## Goal of the exercise
Repeat the listing below word for word, minus the pictures.

## Provided data
==========

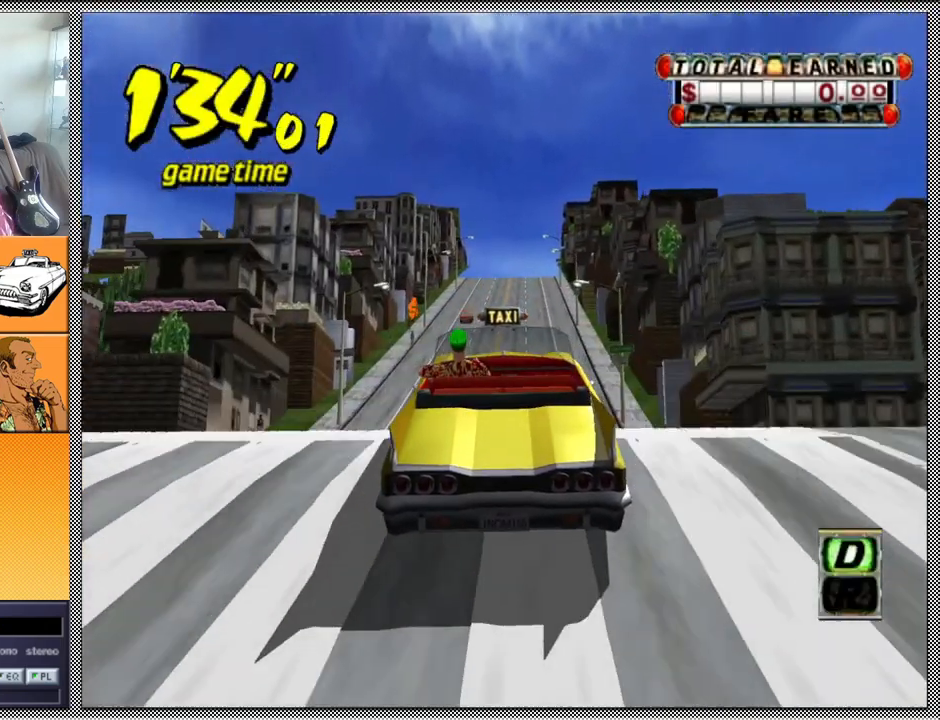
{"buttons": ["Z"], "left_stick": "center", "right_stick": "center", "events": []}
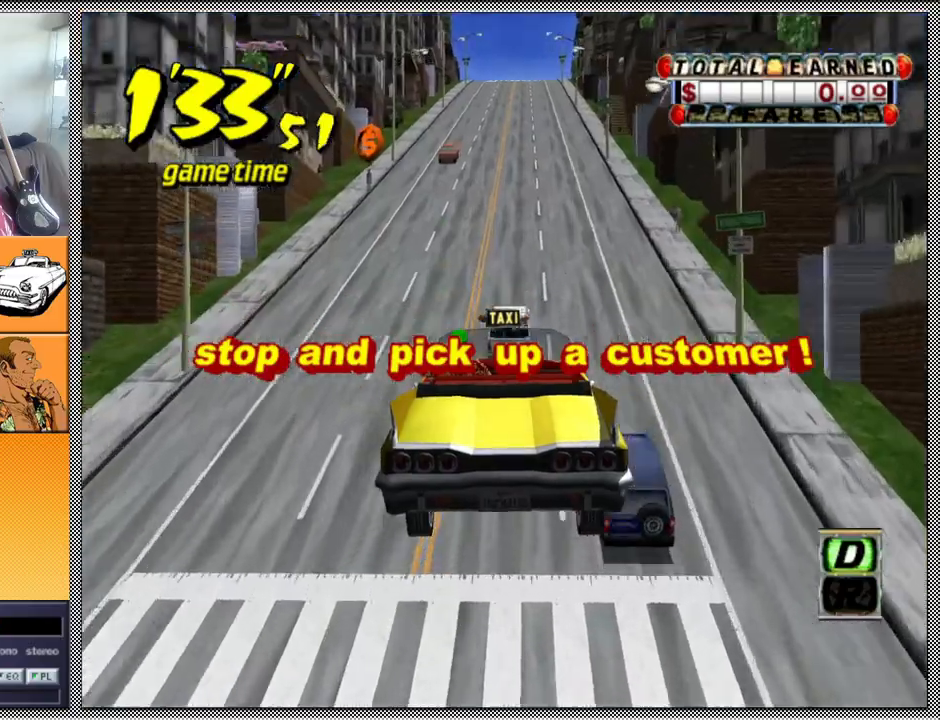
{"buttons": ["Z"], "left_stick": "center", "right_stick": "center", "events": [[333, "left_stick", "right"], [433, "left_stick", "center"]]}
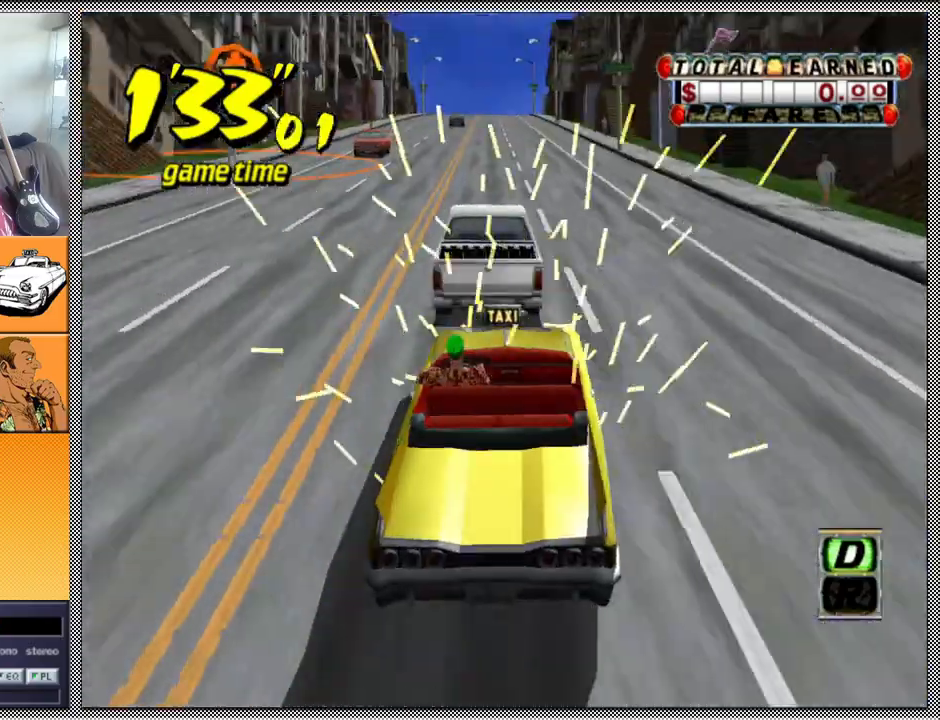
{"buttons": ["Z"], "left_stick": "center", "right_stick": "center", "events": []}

==========

## Exercise answer
{"buttons": ["Z"], "left_stick": "center", "right_stick": "center", "events": []}
{"buttons": ["Z"], "left_stick": "center", "right_stick": "center", "events": [[333, "left_stick", "right"], [433, "left_stick", "center"]]}
{"buttons": ["Z"], "left_stick": "center", "right_stick": "center", "events": []}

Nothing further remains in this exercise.